Tic Tac Toe

Summary

A friend and I wanted to learn ClojureScript and core.async. ClojureScript lets you write JavaScript with a Clojure-like syntax. Core.async is supposed to be a fancy new way to handle asynchronous programming. Tic Tac Toe seemed like a simple-enough yet complex-enough task to get familiar with both. First I wrote the game in vanilla ClojureScript then I rewrote it using core.async to see how much fancier it really was.

Results

Well, the pure ClojureScript version and the core.async version weighed in at about the same number of lines of code. Maybe it's because I come from JavaScript background, but I found the non-async version easier to read. It models the code I've written for normal JavaScript programs more closely. However, when I look at the core.async version, I notice that all game state is contained within the game loop. It's also nice that all the events are passed through channels, which are only read from in the game loop as well.

Code

I would say the biggest change is that the core.async version doesn't require any quasi-global variables for tracking game state. In the normal version I had 3 variables for storing state:

(def player (atom ttt/X))
(def board-data (atom nil))
(def board-dom (atom nil))

While in the core.async version, the only quasi-global variable is the channel that passes click events. The rest of the state stays within the game loop. The real version of the loop can be seen on github, but this is a pseudo-code version.
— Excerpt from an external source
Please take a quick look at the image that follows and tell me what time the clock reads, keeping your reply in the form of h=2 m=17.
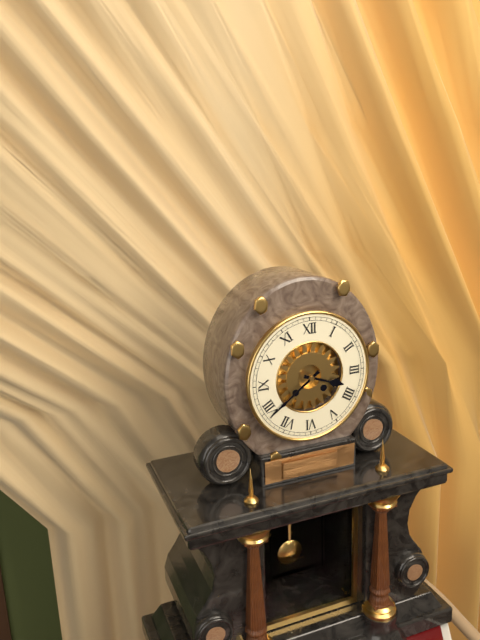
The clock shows h=3 m=39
(defn game-loop [first-player]
  (go
   (loop [board empty-board player first-player]
     (let [event (<! click-channel)]
           new-board (view-to-data dom)
           next-player (if (= player X) O X)]
       (if (win? board)
         (recur (create) first-player))
         (if (full? board)
           (recur (create) first-player))
           (recur new-board next-player)))))

Play the core.async version here.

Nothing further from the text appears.